BERTEMU DI SURAU

163 21 2
                                    

Setelah meninggalkan kabupaten dengan ibukota Tulang Bawang, Katirah telah sampai di Kota Madya Metro.

Teduh langit memayungi mobil yang menurunkannya di sebuah pertigaan jalan.

Bising kendaraan yang lalu lalang di pertigaan Taman Asri menambah panas suasana meski matahari sudah lepas dari titik lurus ubun-ubun sejak empat setengah jam tadi.

Katirah duduk masih berdiri dengan menggandeng Jatayu, menanti mikrolet dari arah Metro untuk membawanya menuju Bumi Ayu, Taman Sari.

"Haus," kata Jatayu seraya mengusap leher.

Buru-buru Katirah membuka tas dan meraih botol dengan airnya yang sudah separuh.

"Ini. Kamu minum, Le."

"Masih jauh ya, Mak? Jatayu sudah kangen dengan bapak." Lalu meletakkan bibir botol ke mulut.

"Kamu sabar ya, Le.
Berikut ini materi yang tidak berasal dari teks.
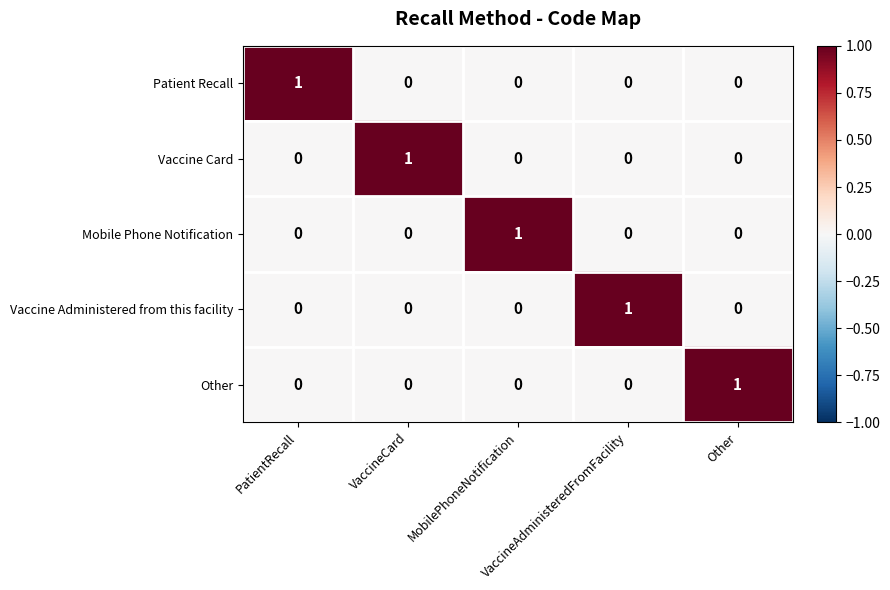

At how many categories does at least one series exceed 0?

5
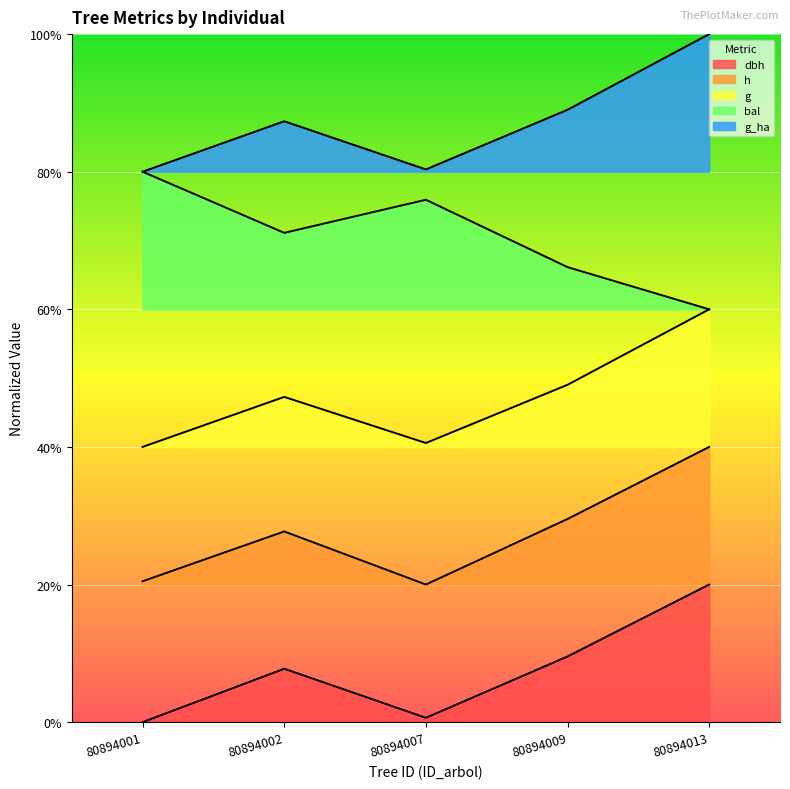

What is the total value across all series at 80894013?

2.8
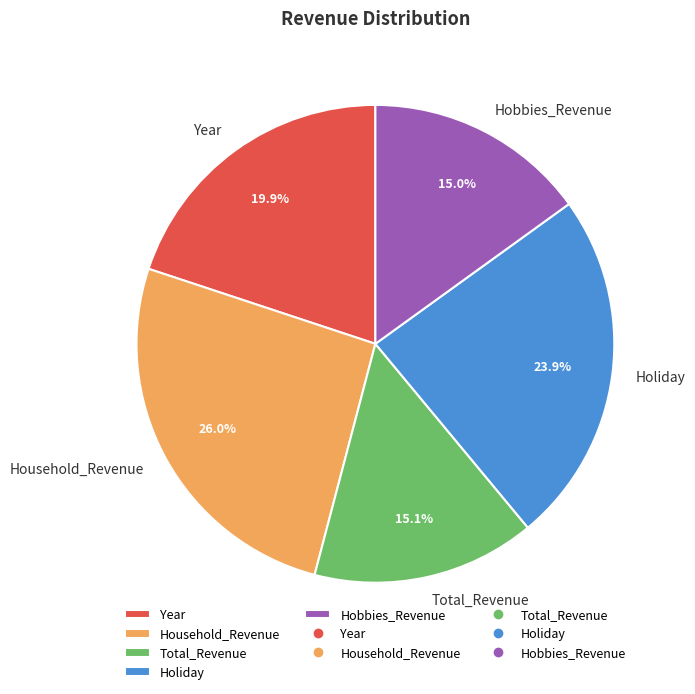

Is Year the majority of the pie?

No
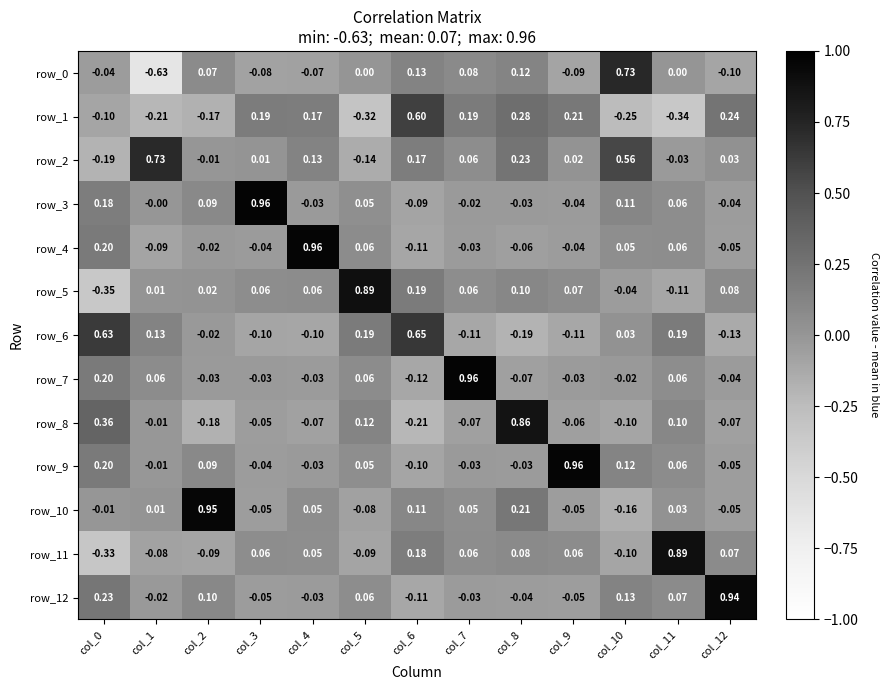

Is the value of row_3 at col_0 greater than the value of row_0 at col_7?

Yes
Kita tinggal menunggu mobil saja. Setelahnya kita akan sampai di kampung simbah."

Jatayu mengangguk dengan kembali menyerahkan botol.

Satu mobil truk melintas, menyisakan kepulan asap hitam.

Buhuk! Buhuk!

Katirah mengajak Jatayu untuk sedikit menyisi dari pinggir jalan.

"Probolinggo! Probolinggo!" Suara teriak orang berkalung handuk putih lalu turun dari mobil dengan menurunkan beberapa penumpang.

Bergegas Katirah meraih tangan Jatayu saat tak lama kemudian mobil mendekat dengan lampu sen mengedip pada sisi kiri.

"Taman Sari?"

Katirah mengangguk.

"Ayo!"

Jatayu dibantu dengan diangkat untuk segera naik ke dalam mobil. Mengambil duduk depan pintu dengan dipangku Katirah.

Mobil melaju meninggalkan pertigaan yang menahan sejenak kangen Jatayu untuk lekas bertemu Wangsit.

Satu batang sawo yang ada di sisi ledeng bergerak seakan melambai pada mobil kuning yang membawa Katirah dan Jatayu menuju Taman Sari.

****

"Ongkos," pinta kernet kepada Katirah.

"Turun di depan cas aki, Mas," balasnya seraya menyerahkan sejumlah uang untuk rute yang ditempuh.

"Cas aki Pak Suryo?"

Katirah mengangguk.

Tak ada yang indah di hadapan Jatayu, hanya beberapa penumpang yang duduk mematung dengan wajah penat.

"Mau ke mana, Cah bagus." Satu perempuan menepuk pelan paha Jatayu.

Jatayu menjawabnya dengan mendongak pada Katirah.

"Bumi Ayu, Mbokde." Katirah yang menjawabnya seraya mengelus rambut Jatayu.

"Oalah. Bumi Ayu toh?" Perempuan itu menyerahkan sebutir jeruk kepada Jatayu.

"Loh? Ambil. Ini untukmu. Ayo, ambil!" sambungnya setelah Jatayu membalas pemberiannya dengan geleng kepala.

"Ambil, Le," pinta Katirah.

"Bilang apa?" tambahnya setelah akhirnya Jatayu mau menerima sebutir jeruk.

"Terima kasih, Mbokde."

"Sama-sama, Cah bagus. Oh, iya. Apa kalian turun di Pasar Templek?"

"Tidak, Mbak. Kami turun sebelumnya."

"Oalah? Kalau rumahku di Belimbing Indah. Pernah ke sana?"

Katirah menggeleng meski dia tak asing dengan nama tempat itu, tempat di mana sering didatangi artis dari Jakarta untuk menggelar pertunjukan dengan karcis setelah lebaran.